日本人の考える「ヒューマニズム」は、突き詰めて考えられたヒューマニズムではないように見える。漠然とした「人間中心主義」的なヒューマニズムと混同されている。ヒューマニズムは、即座に、アンチヒューマニズムにもテロリズムにも転化する可能性を秘めている。ヒューマニズムは、人畜無害な、安全な思想では、必ずしもない。


佐藤優は、『危機を克服する教養~知の実践講座「歴史とは何か」~』(角川書店)で、原理的な「ヒューマニズムとは何か」という議論を、務台理作という京都学派の哲学者の書いた『現代のヒューマニズム』をテキストにして展開している。佐藤優は、最初に、こう言いている。

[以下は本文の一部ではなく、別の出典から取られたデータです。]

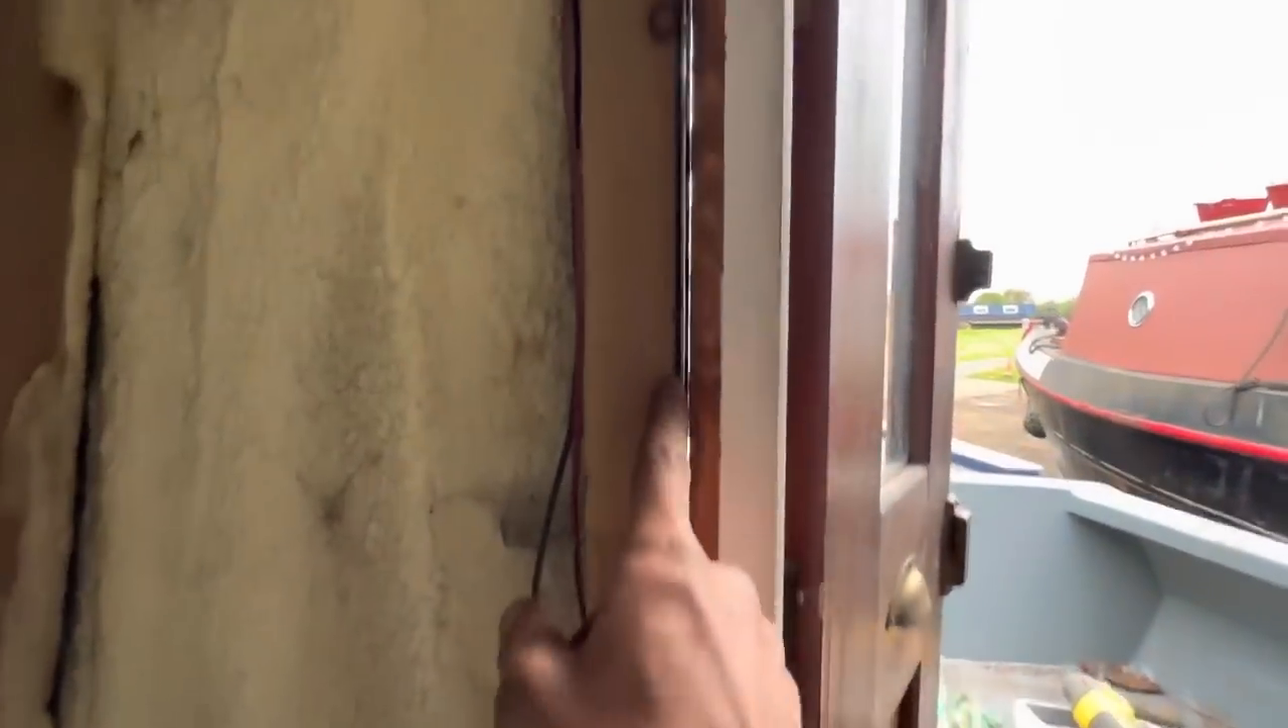You can see a gap there between the battening and the door.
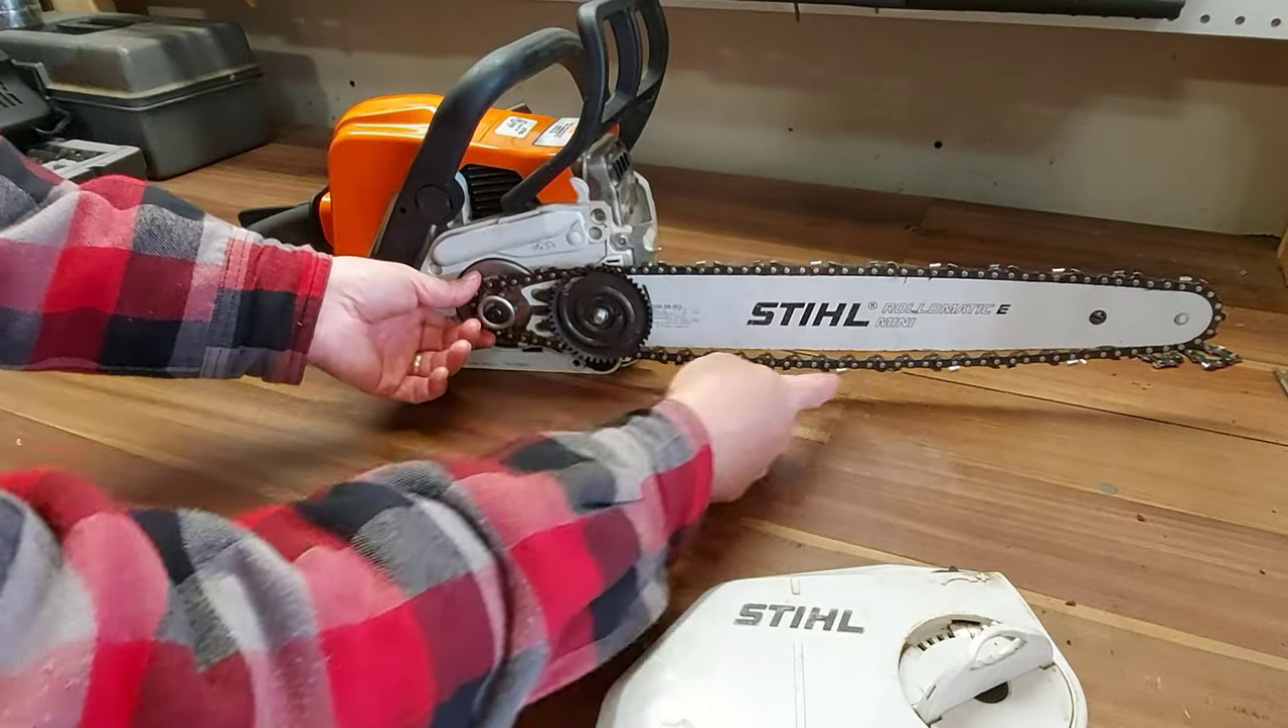The chain is back here on the sprocket. Your chain is around, all the way around the bar there. I'll pull this back so you can see better. It's all the way around the bar. Everything's lined up. The chain is in the right direction because it turns this way.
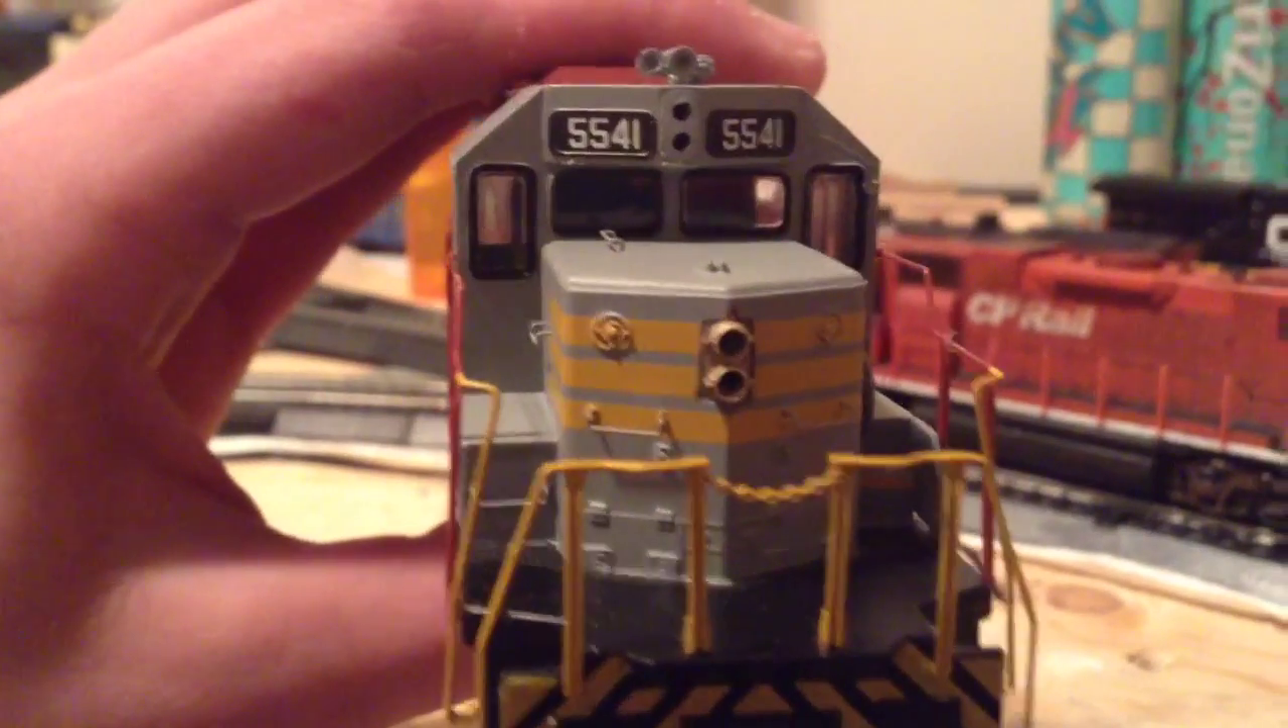I did a little bit of filing on the nose there and added the Miniatures by Eric L7A pre -drilled front double headlight.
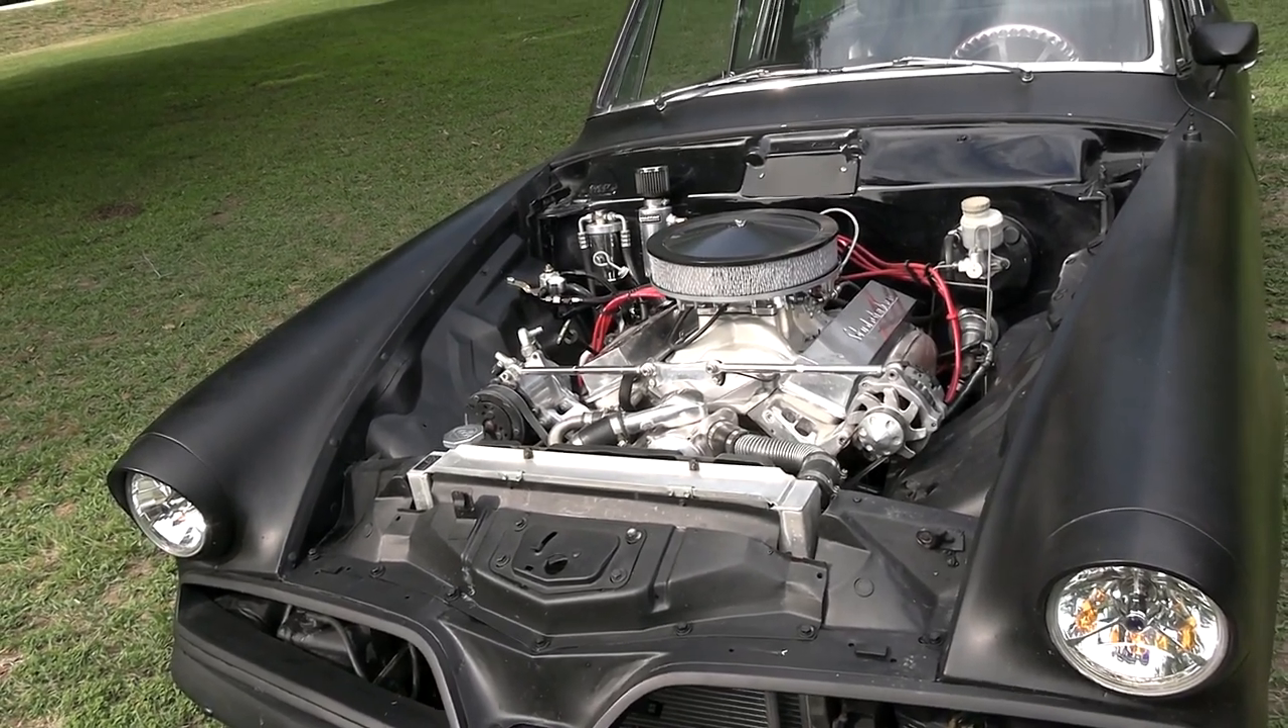As you can tell, obviously I don't have a hood on it yet.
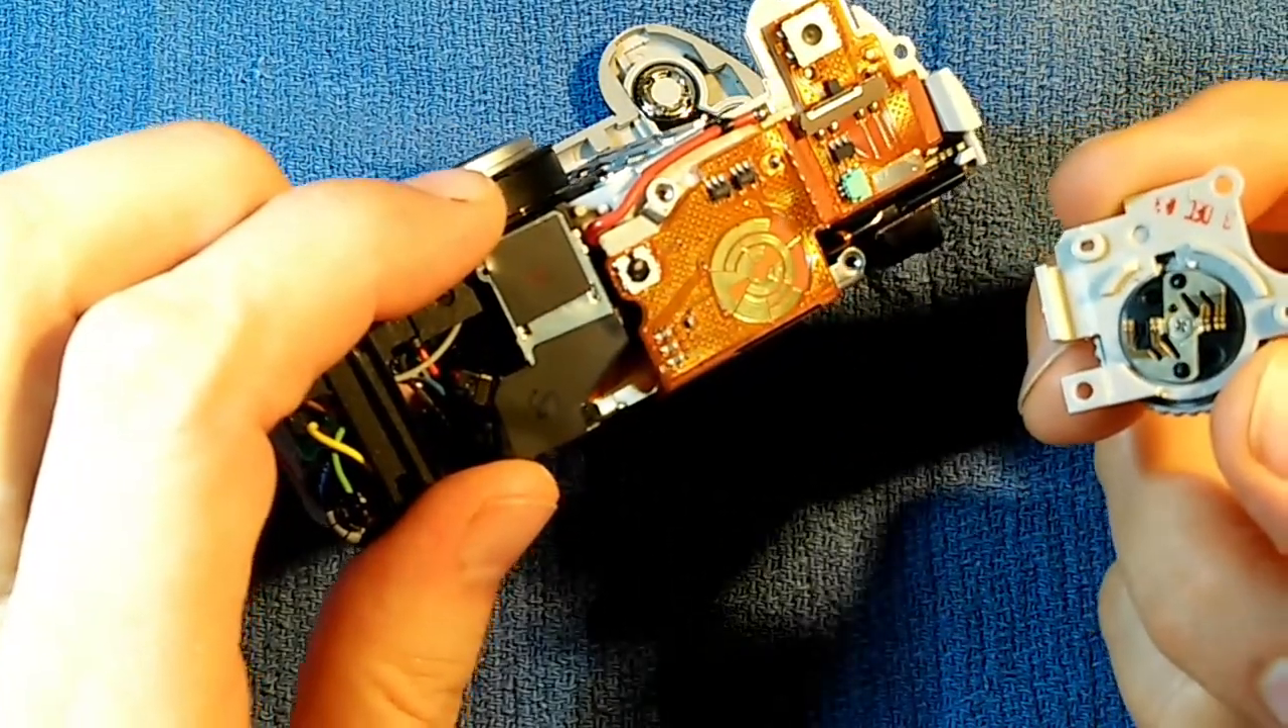And off comes the control wheel.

たとえばヒューマニズムというと、それは素晴らしいものだ、ヒューマニステイックに持っていたほうがいいなど、よいものだと考えます。ところが、最近起きたアルジェリアイナメナスのガス関連施設の事件。あれを行ったのは人間です。テロリストも人間なのです。人間をどう捉えるかによって、ヒューマニズムの持つ意味がまったく変わってしまうのです。


佐藤優は、「テロリストも人間なのです」という。この言葉から、私は、佐藤優の思考力の過激性と徹底性を感じる。つまり、「善」なる行為だけではなく「悪」と言われる行為もまた「人間的」(ヒューマニズム)だと考える。ここには、いわゆる「ヒューマニズム」とは違う「ヒューマニズム(アンチ・ヒューマニズム?)」がある。



佐藤優は、務台理作の『現代のヒューマニズム』をテキストにヒューマニズムという思想の神髄を解明していく。実は、この務台理作は、私とも無関係ではない。私が学んだ慶應大哲学科は、務台理作の弟子たち(教え子)が中心の学科だった務台理作は、慶應大哲学科教授でもあったからだ。。私は、直接は知らないが、務台理作という名前は聞いたことがある。


しかし、私は、当時、「ヒューマニズム」という言葉に嫌悪感しか持っていなかったので、『現代のヒューマニズム』という岩波新書にも興味を持ったことはない。